■ **READING PASSAGE**
+ + + +

Introduction » Active Record and ROM
This document explains basic differences between Rails' Active Record ORM and ROM.
Database Support
Active Record
Supports only SQL.
ROM
Supports anything that can provide data, including SQL databases, NoSQL databases, CSV files, git repositories, remote HTTP APIs, anything. You can work with multiple databases at once and combine data in memory, if that's what you need.
Data Access
Active Record
Data access logic is part of the object and controls all reading and writing to the database. You use the same objects to create, read, update, and delete data. These objects are the models in traditional Rails applications.
ROM
Data manipulation is handled by a separate interface with user defined commands. Every relation that your application is going to use is explicitly defined. The ROM relations expose powerful internal query APIs that you use to create publicly accessible relation methods to return query results.
Imagine that ActiveRecord
models only exposed the scopes and scope methods to
the rest of the application. This is what ROM relations are like.

+ + + +

■ **RECORDED INFORMATION**
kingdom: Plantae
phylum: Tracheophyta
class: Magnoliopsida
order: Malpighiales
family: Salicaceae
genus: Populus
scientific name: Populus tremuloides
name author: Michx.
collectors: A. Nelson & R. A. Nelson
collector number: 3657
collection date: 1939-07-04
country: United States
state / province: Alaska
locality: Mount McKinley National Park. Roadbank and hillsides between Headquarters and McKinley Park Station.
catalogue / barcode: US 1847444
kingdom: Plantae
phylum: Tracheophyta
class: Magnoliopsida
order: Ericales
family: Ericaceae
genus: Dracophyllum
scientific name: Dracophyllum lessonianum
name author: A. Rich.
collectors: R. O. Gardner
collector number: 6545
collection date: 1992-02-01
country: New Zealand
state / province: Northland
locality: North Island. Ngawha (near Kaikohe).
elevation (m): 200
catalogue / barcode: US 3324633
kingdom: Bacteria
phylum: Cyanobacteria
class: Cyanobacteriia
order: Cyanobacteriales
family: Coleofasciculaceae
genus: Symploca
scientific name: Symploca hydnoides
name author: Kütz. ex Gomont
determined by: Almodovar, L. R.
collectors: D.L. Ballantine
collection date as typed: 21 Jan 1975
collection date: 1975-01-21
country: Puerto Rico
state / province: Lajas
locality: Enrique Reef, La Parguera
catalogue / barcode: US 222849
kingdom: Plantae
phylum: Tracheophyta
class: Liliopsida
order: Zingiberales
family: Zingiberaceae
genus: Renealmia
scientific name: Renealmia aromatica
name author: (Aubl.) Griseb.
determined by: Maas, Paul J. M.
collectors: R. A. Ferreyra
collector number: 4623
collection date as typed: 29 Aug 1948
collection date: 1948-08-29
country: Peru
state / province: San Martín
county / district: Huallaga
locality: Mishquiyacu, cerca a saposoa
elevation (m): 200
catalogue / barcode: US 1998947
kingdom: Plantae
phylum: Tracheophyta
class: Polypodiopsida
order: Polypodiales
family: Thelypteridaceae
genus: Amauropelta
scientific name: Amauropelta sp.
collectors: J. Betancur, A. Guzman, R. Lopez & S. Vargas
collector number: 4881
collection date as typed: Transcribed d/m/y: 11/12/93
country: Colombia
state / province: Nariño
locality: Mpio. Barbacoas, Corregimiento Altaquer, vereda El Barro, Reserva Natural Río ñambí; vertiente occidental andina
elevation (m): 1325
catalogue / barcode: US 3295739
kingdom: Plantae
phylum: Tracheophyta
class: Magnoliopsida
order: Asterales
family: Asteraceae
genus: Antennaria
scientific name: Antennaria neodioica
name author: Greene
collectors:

+ + + +

■ **ACTIVITIES**
- a) Print the part of the Active Record and ROM comparison from "Database Support" to "return query results." word for word.
- b) Proceed with the Active Record and ROM comparison, picking up after its last sentence.
The data was collected from a different source than the text.

■ **RESPONSES IN ORDER**
- a)
Database Support
Active Record
Supports only SQL.
ROM
Supports anything that can provide data, including SQL databases, NoSQL databases, CSV files, git repositories, remote HTTP APIs, anything. You can work with multiple databases at once and combine data in memory, if that's what you need.
Data Access
Active Record
Data access logic is part of the object and controls all reading and writing to the database. You use the same objects to create, read, update, and delete data. These objects are the models in traditional Rails applications.
ROM
Data manipulation is handled by a separate interface with user defined commands. Every relation that your application is going to use is explicitly defined. The ROM relations expose powerful internal query APIs that you use to create publicly accessible relation methods to return query results.

- b)
Models
Active Record
Models are at the heart of the pattern, and the library. As mentioned before, all data access is via the model. The assumption is that your application will only ever need a data representation that matches your database exactly. As the application grows, so does the likelihood that you need other ways to represent your data. In the Rails community this manifests as presenters, formatters, renderers, serializers, and so on.
All those objects that you create are nothing more than mapping. They take
ActiveRecord
objects and represent them in a context sensitive way.
ROM
There is no single "model" object in ROM. ROM objects are instantiated by the mappers and have no knowledge about persistence. You can map to whatever structure you want and in common use-cases you can use repositories to automatically map query results to simple struct-like objects.
Validation
Active Record
Mixes domain-specific data validation with persistence layer. An active record object validates itself using its own validation rules.
ROM
There's no validation concept built-in. Validations are handled externally by separate libraries and validated data can be passed down to the command layer to be persisted.
Data Coercion
Active Record
Handles coercion internally prior persisting data.
ROM
Coercion can be handled by relation schema attributes. Complex data transformations can be easily handled by repository changesets.